Leonardo me enviou várias mensagens, mas eu nem visualizei. Não queria saber dele no momento. Eu me recusava a digerir a informação que ele me deu quando voltamos do cemitério.

— Quem é o cara que atirou na minha mãe Leonardo?

Ele tinha sentado no sofá e abaixou a cabeça talvez pensando se deveria me dizer ou não.

— Você disse que sabe quem é ele.

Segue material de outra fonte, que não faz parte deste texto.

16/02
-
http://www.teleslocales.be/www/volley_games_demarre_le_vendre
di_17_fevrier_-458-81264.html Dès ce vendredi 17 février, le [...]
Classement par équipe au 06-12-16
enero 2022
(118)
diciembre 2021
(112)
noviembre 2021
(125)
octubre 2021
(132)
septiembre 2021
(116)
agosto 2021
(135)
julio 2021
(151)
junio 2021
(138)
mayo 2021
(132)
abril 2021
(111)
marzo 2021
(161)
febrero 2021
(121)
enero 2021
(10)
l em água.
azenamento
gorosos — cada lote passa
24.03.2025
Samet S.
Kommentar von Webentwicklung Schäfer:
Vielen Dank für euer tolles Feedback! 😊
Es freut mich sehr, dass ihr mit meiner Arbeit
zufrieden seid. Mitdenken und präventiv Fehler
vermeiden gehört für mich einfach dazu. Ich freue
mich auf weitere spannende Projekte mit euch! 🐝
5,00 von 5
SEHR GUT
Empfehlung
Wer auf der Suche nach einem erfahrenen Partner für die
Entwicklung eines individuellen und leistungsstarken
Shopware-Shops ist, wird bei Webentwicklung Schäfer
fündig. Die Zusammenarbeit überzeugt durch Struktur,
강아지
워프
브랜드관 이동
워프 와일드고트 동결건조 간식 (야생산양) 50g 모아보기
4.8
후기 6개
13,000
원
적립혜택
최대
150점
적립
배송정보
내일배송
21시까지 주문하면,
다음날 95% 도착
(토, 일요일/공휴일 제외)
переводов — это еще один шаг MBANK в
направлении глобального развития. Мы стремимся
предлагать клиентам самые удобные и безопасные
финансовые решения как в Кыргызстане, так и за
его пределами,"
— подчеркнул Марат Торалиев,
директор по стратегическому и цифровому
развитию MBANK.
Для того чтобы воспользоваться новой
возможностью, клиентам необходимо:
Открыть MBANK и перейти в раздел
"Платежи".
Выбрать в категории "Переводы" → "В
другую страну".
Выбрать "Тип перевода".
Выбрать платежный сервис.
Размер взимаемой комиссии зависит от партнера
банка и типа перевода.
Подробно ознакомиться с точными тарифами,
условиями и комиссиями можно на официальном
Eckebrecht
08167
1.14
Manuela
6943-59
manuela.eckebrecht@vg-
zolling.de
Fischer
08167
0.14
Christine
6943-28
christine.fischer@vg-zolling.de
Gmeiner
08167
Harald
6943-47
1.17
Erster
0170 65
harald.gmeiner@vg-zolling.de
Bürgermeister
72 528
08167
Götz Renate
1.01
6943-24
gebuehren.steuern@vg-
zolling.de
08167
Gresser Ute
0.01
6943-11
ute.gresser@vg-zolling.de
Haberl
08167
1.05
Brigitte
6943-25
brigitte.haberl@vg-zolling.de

Vamos, me diga!

— Ele... é meu avô.

Pensei ter ouvi errado.

— Seu... o que?!

Ele tinha respirado fundo.

— Meu avô, Hilal Ramazan

Eu fechei os olhos cansado.

Aquela conversa tinha sido há uma semana  atrás e eu ainda estava meio incrédulo. Primeiro por descobrir a identidade do assassino da minha mãe e segundo por saber que o Leonardo o odiava tanto quanto eu.

— Você também quer se vingar dele? Porquê?

Ele tinha me olhado de uma forma tão fria que ali eu descobri que tinha um aliado na minha luta por justiça.

— Ele também destruiu a vida minha mãe. Eu só não o matei ainda por causa da minha irmã. Ela é que tem mantido preso aquela casa. Ela precisa de mim.

— Você sabe que eu vou matá-lo não sabe?

Ele tinha se aproximado de mim e segurado meu ombro com força.

— Aprenda uma coisa Rafael. Não devemos deixar a emoção dominar nosso pensamento. Tudo tem a hora certa.

Fiquei calado por um momento e ele bateu no meu peito me fazendo olhar para ele.

— Quer entrar nessa comigo? que fazer justiça pela morte da sua mãe?

— É meu objetivo de vida de agora em diante.

— Então estamos juntos nessa, cara.

Eu só podia confiar nele. Ele me levaria para dentro da casa de Hilal Ramazan e lá eu destruiria aquele homem. Nada me faria parar até devolver aquela bala que ele cravou na cabeça da minha mãe.

Meus pensamentos foram interrompidos pela voz do Damon batendo na porta.

— Rafael! Abre aqui seu idiota!

Não me movi do lugar esperando. Se eu conhecia bem o Damon, eu já sabia qual seria o passo seguinte.

Não deu outra. Ele meteu o pé na porta e passou por cima dela caída do no chão.

Levantei devagar e o encarei calmo.

— Você vai consertar minha porta.

Ele se aproximou e me deu um soco me fazendo recuar cambaleando.

— Quer merda você tá fazendo? Que ser demitido porra?

Passei a mão no queixo e cruzei os braços.

— Ih já vi que não conseguiu levar a Juliete para cama. Está de mal humor.

Ele jogou a cabeça para trás rindo abertamente.

— Engano seu. Levei e transei com ela até cansar. O pai dela que se foda, a Juliete agora é minha.

— Então me deixe aqui e vá trepar com sua namorada.

— Nunca!

Ele pegou minha farda jogada no canto do sofá e atirou em cima de mim.

— Vamos, veste isso logo, porque hoje eu não tenho desculpas para o chefe.

Contrariado peguei a farda e vesti enquanto ele carregava minha arma.

— Preciso comer, estou quase desmaiando.

Ele tentava colocar a porta no lugar.

— Tem sanduíche no carro. A Juliete pegou escondido em casa e me deu.

Eu ri debochado.

— Juliete pra lá, juliete pra cá, Damon tá apaixonado!

— Estou sim, não tenho culpa se sua namorada te deixou.

— Não estou nem ai, eu nem gostava tanto dela.

— Então vamos, por que nosso chefe está gostando menos ainda de você.